Freitag, 7. September 2007

Der Weg ist das Ziel

In ferner Vergangenheit (vor sechs oder sieben Wochen muss das gewesen sein) hatte ich - so meine ich mich jedenfalls zu erinnern - erwähnt, dass ich an der Uni einen Intensivkurs für Latein besuche. Der erste Teil davon ist jetzt vorbei, ich habe ein halbes kleines Latinum (ein sehr kleines, quasi), und wenn alles gut geht dann in weiteren sechs Wochen ein Ganzes.
Da der Kurs an der Uni statt fand, und ich mich daher relativ häufig auf dem Weg zu beziehungsweise von selbiger hin respektive weg befand, die öffentlichen Verkehrsmittel nutzend (S- und U-Bahnen, die paar Minuten Busfahrt zum S-Bahnhof fallen dank Fahrrad aus), hatte ich reichlich Gelegenheit (nämlich an vier Tagen der Woche) mir noch einmal in Erinnerung zu rufen wie wenig ich von meinem durchschnittlichen Mitmenschen halte - und welch seltsamen Gestalten man in so einer Bahn teils begegnet.
Prinzipiell macht Fahrradfahren Freude, wenn das Wetter einigermaßen gut ist. Und was das angeht bin ich sehr tolerant, und halte auch strömenden Regen für einigermaßen gutes Wetter. Schlecht wird es erst, wenn es so richtig kalt wird, oder ich massiven Gegenwind habe, Eis und Glätte die Fahrt zum Abenteuer machen, oder ich schon beim ersten Tritt in die Pedale angesichts begeistert den Siedepunkt meines Blutes auslotender Sonnenstrahlen jedwede Körperflüssigkeit ausschwitzen muss. Glücklicherweise hielt sich das für die Dauer des besagten Kurses in Grenzen, es regnete einmal, ansonsten war das Wetter durchaus annehmbar. Da der Unterricht erst Nachmittags begann hatte ich auch keinen morgendlichen Stress, keinen Zeitdruck, musste nie die zu Hause vertrödelten Minuten mit Fahrrad aufholen, konnte immer ein paar Minuten eher losfahren, und musste nie befürchten die Bahn zu verpassen.
• • • • •
Aufgabe
Schreiben Sie den Blogeintrag über die Fahrten zum Lateinkurs an der Uni im Anschluss an seinen letzten Satz weiter.
• • • • •
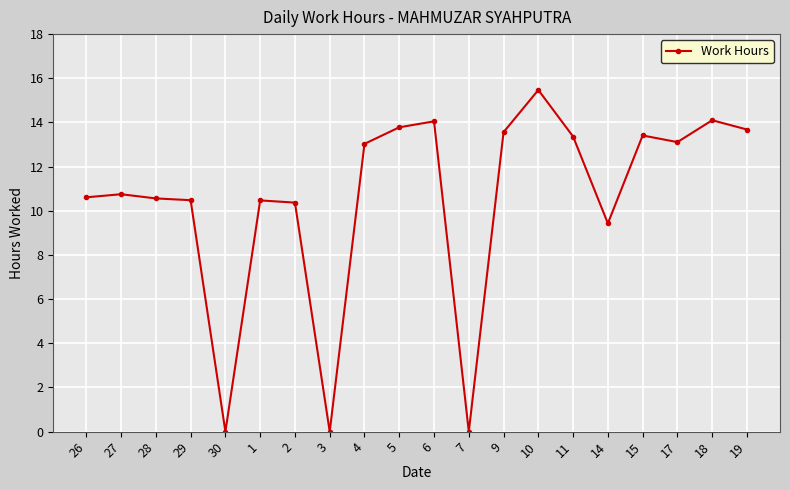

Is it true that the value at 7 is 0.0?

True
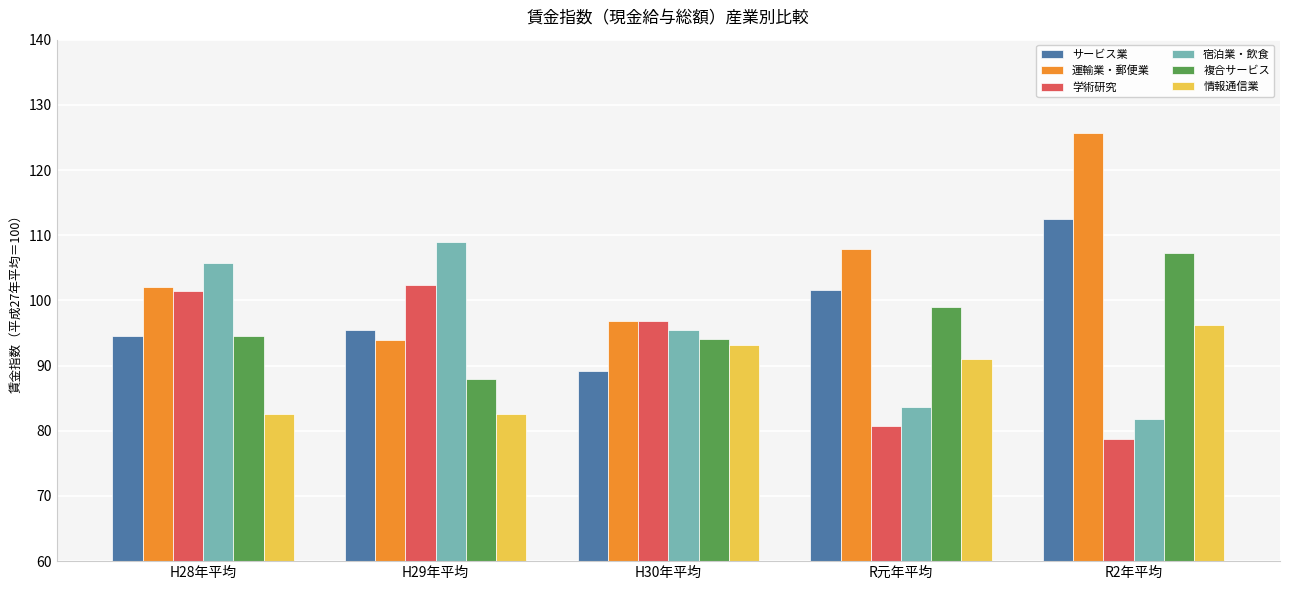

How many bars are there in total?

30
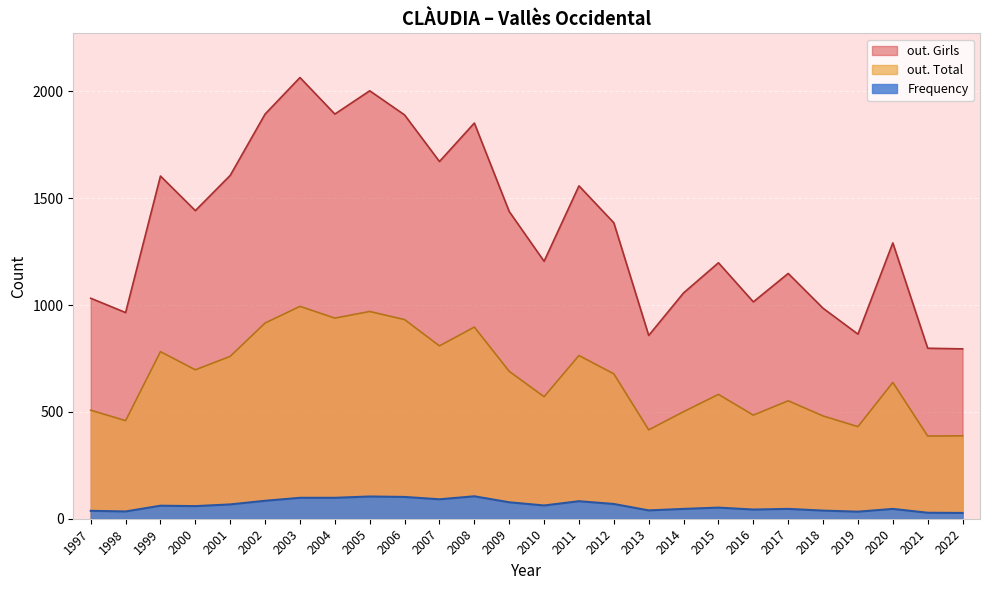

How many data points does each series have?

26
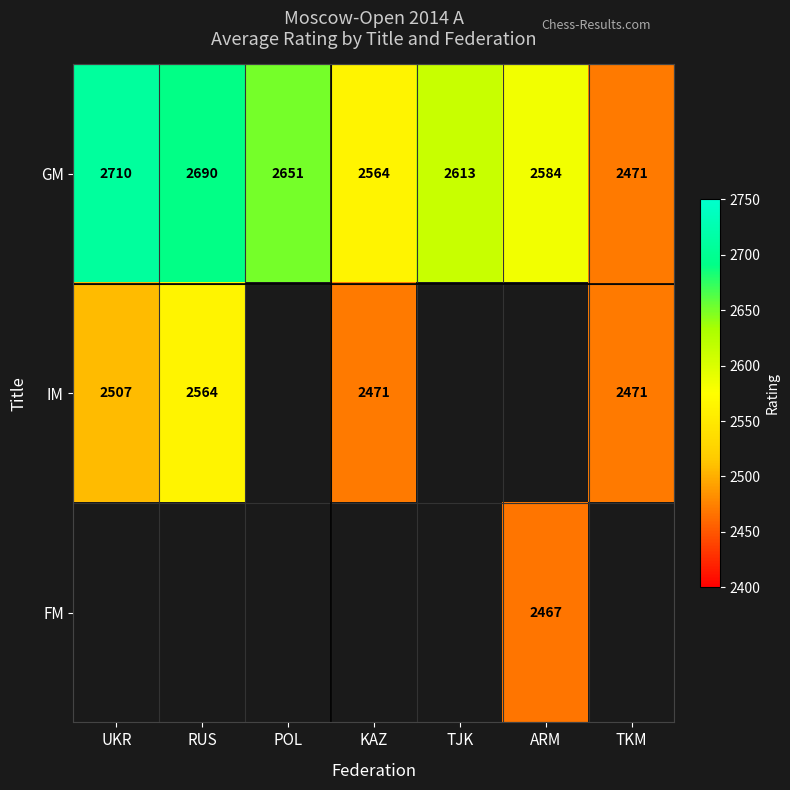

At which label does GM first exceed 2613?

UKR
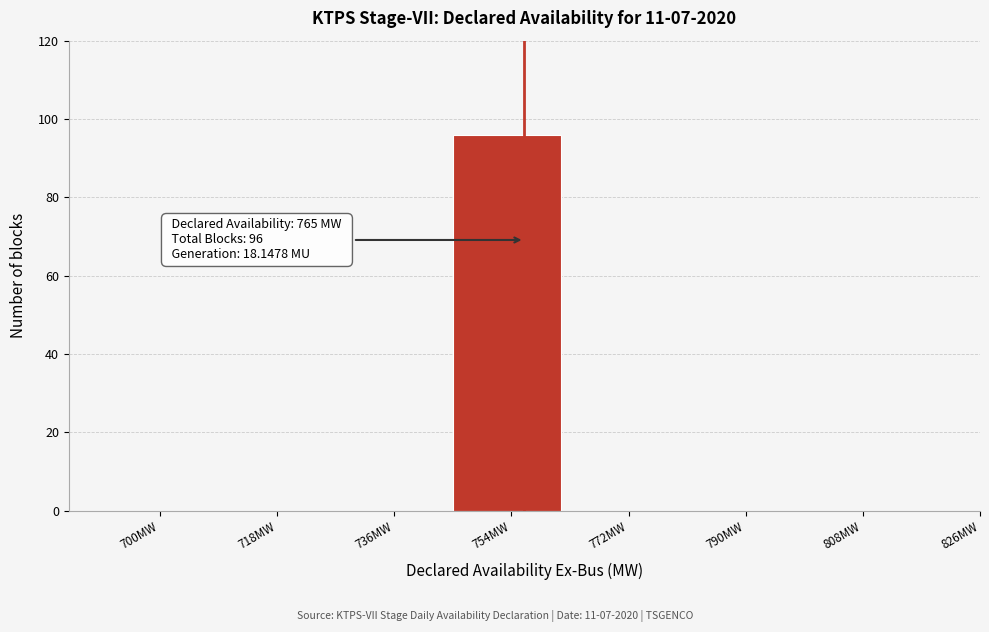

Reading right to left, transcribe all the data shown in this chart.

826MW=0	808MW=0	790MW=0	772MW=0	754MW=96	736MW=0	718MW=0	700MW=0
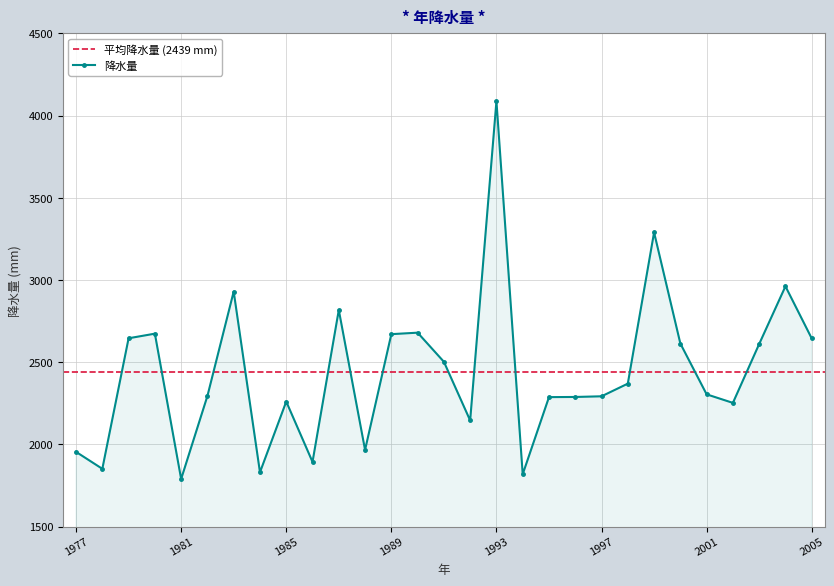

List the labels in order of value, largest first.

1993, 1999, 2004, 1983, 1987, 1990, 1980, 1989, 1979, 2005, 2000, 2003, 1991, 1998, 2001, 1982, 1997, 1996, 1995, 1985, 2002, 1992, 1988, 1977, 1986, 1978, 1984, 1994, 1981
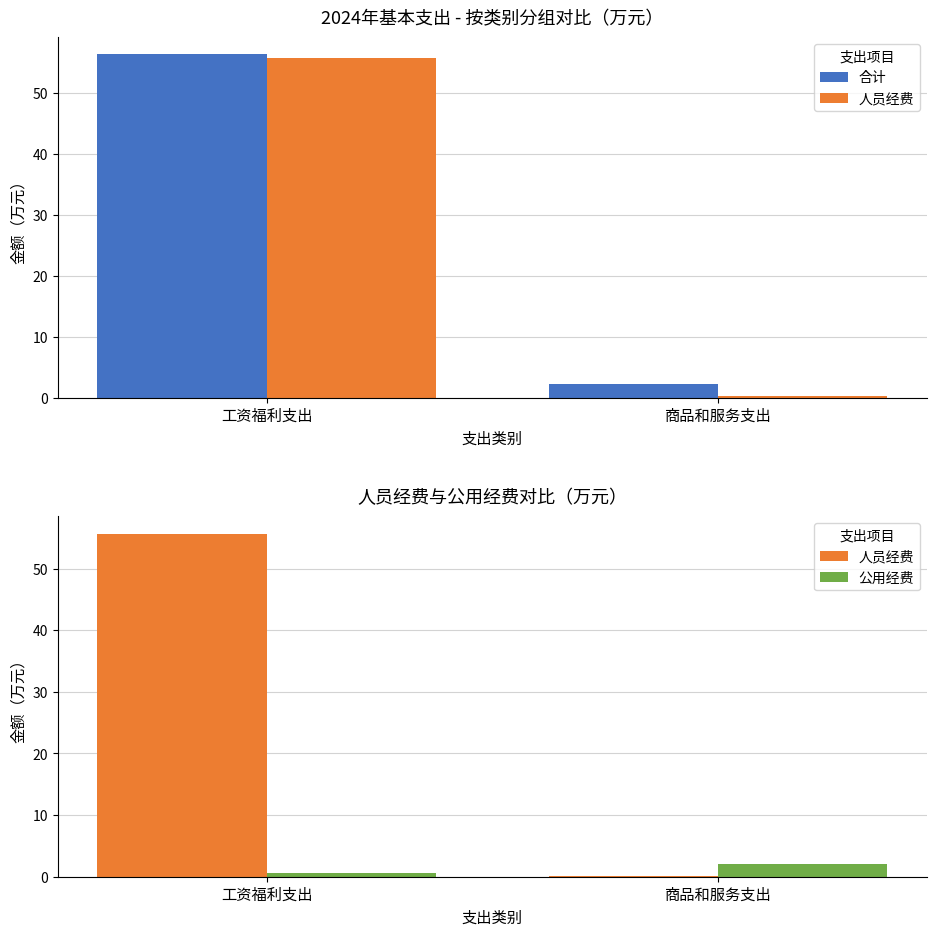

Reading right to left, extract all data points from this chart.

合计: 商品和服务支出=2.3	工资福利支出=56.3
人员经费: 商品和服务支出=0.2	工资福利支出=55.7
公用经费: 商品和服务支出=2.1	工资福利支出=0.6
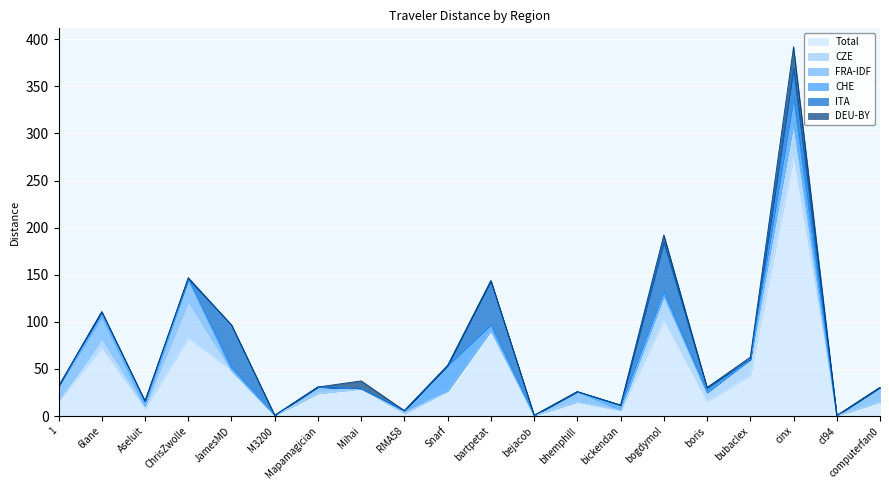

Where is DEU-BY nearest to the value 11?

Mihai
• • • • •
Antwort
Ich erreichte die S-Bahn also generell in positiver Grundstimmung, hatte etwas zu lesen dabei, für unterwegs, und musste auch nur einmal umsteigen. Die Stimmung schlug aber meist schnell in eine leicht gereizte, angespannte Gemütslage um, die nicht einer gewissen inhärenten Agressivität entbehrte. Denn spätestens beim Umsteigen in die U-Bahn musste ich mich durch Massen stupider Menschen kämpfen. Zunächst die Deppen an den Bahntüren, denen das Konzept erst die anderen Fahrgäste aussteigen zu lassen, um dann selber leichter einsteigen zu können völlig fremd war, und die sich dementsprechend direkt vor den Türen aufgebaut hatten, und einen dann recht begriffsstutzig anstarrten wenn man versuchte sie durch geduldiges Warten in der Tür auf die missliche Lage aufmerksam zu machen. Da hilft aber alles nichts, Augen zu und durch heißt die Devise, und keine Rücksicht auf Verluste.
Die Deppen die nicht gerade vor den Türen standen gaben sich aber auch alle Mühe möglichst im Weg zu sein. Entweder sie schlichen langsam vor einem her, liefen in Schlangenlinien und ständig anderen Leuten vor die Füße, oder - und das macht immer noch am meisten Spaß - liefen zu siebt in einer Reihe gemütlich die einzige Treppe hinunter, von den Menschen vor und hinter sich, die vermeiden wollten die nächste Bahn zu verpassen, gänzlich unbeeindruckt. Der Vollständigkeit halber sei aber gesagt, dass mir gelegentlich auch Fahrradfahrer in Schlangenlinien vor der Nase rumgekreuzt sind und mich tunlichst am Vorbeikommen gehindert haben - das war aber zum Glück eher selten der Fall.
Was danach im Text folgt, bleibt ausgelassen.